WORK TO COMPLETE: Copy every entry exactly as given, minus the images.
** Opening GIVEN DATA block **
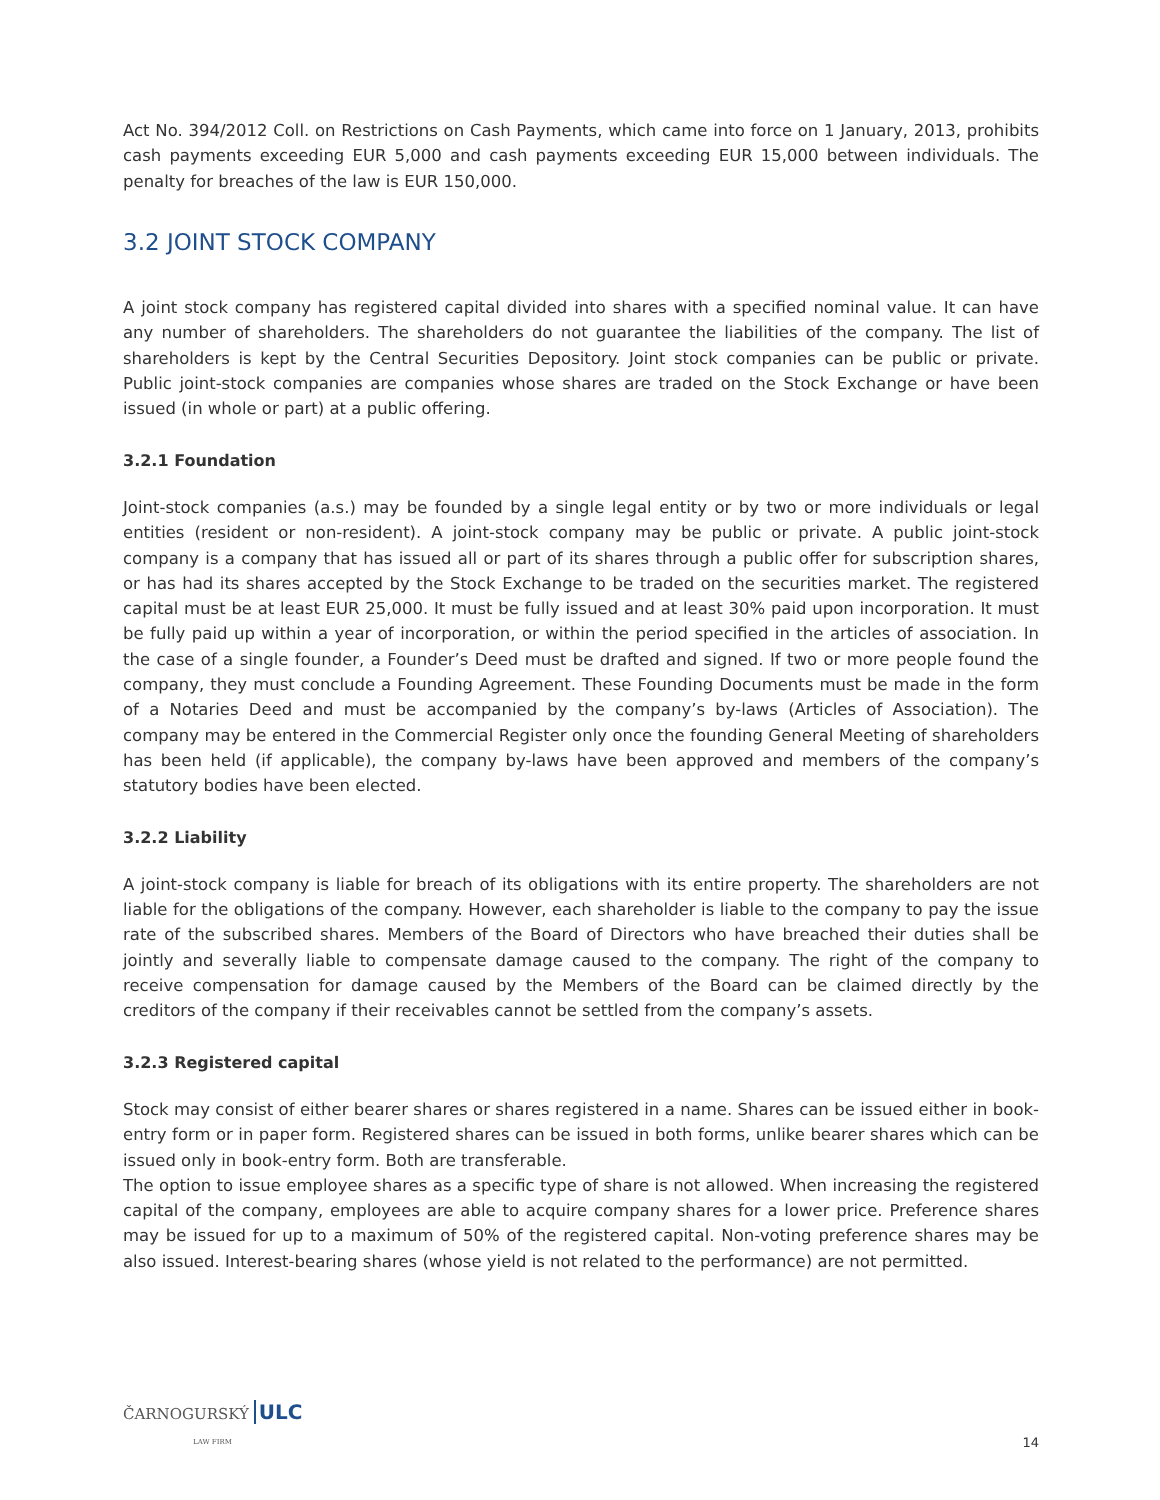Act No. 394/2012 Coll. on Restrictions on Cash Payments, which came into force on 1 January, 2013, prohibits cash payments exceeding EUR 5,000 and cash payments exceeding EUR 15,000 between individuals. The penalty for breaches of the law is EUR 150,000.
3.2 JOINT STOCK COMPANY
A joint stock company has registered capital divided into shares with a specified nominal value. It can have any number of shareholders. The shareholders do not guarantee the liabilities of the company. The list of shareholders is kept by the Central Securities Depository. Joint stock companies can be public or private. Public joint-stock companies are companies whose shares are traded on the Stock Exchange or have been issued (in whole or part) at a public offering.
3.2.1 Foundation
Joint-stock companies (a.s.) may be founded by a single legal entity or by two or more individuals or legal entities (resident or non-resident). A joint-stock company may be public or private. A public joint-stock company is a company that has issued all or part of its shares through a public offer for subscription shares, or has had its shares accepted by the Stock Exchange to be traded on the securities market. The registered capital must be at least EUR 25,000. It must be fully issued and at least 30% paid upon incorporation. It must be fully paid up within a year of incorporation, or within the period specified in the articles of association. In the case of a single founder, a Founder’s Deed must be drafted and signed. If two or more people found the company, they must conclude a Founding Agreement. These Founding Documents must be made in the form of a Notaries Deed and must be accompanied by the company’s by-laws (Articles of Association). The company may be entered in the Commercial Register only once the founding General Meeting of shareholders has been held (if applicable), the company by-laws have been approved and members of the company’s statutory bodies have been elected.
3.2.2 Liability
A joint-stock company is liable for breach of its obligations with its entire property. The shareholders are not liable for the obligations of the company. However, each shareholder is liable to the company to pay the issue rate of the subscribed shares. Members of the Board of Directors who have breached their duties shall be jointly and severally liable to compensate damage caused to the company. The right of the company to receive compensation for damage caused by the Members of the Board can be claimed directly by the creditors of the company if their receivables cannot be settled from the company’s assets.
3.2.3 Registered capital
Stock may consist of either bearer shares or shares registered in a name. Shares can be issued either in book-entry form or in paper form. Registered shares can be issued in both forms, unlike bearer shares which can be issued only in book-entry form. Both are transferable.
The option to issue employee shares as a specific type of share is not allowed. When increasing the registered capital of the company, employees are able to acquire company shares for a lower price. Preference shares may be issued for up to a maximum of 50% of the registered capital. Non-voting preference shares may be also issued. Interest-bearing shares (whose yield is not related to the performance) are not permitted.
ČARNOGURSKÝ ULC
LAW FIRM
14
** Closing GIVEN DATA block **
EXPECTED ANSWER:
Act No. 394/2012 Coll. on Restrictions on Cash Payments, which came into force on 1 January, 2013, prohibits cash payments exceeding EUR 5,000 and cash payments exceeding EUR 15,000 between individuals. The penalty for breaches of the law is EUR 150,000.
3.2 JOINT STOCK COMPANY
A joint stock company has registered capital divided into shares with a specified nominal value. It can have any number of shareholders. The shareholders do not guarantee the liabilities of the company. The list of shareholders is kept by the Central Securities Depository. Joint stock companies can be public or private. Public joint-stock companies are companies whose shares are traded on the Stock Exchange or have been issued (in whole or part) at a public offering.
3.2.1 Foundation
Joint-stock companies (a.s.) may be founded by a single legal entity or by two or more individuals or legal entities (resident or non-resident). A joint-stock company may be public or private. A public joint-stock company is a company that has issued all or part of its shares through a public offer for subscription shares, or has had its shares accepted by the Stock Exchange to be traded on the securities market. The registered capital must be at least EUR 25,000. It must be fully issued and at least 30% paid upon incorporation. It must be fully paid up within a year of incorporation, or within the period specified in the articles of association. In the case of a single founder, a Founder’s Deed must be drafted and signed. If two or more people found the company, they must conclude a Founding Agreement. These Founding Documents must be made in the form of a Notaries Deed and must be accompanied by the company’s by-laws (Articles of Association). The company may be entered in the Commercial Register only once the founding General Meeting of shareholders has been held (if applicable), the company by-laws have been approved and members of the company’s statutory bodies have been elected.
3.2.2 Liability
A joint-stock company is liable for breach of its obligations with its entire property. The shareholders are not liable for the obligations of the company. However, each shareholder is liable to the company to pay the issue rate of the subscribed shares. Members of the Board of Directors who have breached their duties shall be jointly and severally liable to compensate damage caused to the company. The right of the company to receive compensation for damage caused by the Members of the Board can be claimed directly by the creditors of the company if their receivables cannot be settled from the company’s assets.
3.2.3 Registered capital
Stock may consist of either bearer shares or shares registered in a name. Shares can be issued either in book-entry form or in paper form. Registered shares can be issued in both forms, unlike bearer shares which can be issued only in book-entry form. Both are transferable.
The option to issue employee shares as a specific type of share is not allowed. When increasing the registered capital of the company, employees are able to acquire company shares for a lower price. Preference shares may be issued for up to a maximum of 50% of the registered capital. Non-voting preference shares may be also issued. Interest-bearing shares (whose yield is not related to the performance) are not permitted.
ČARNOGURSKÝ ULC
LAW FIRM
14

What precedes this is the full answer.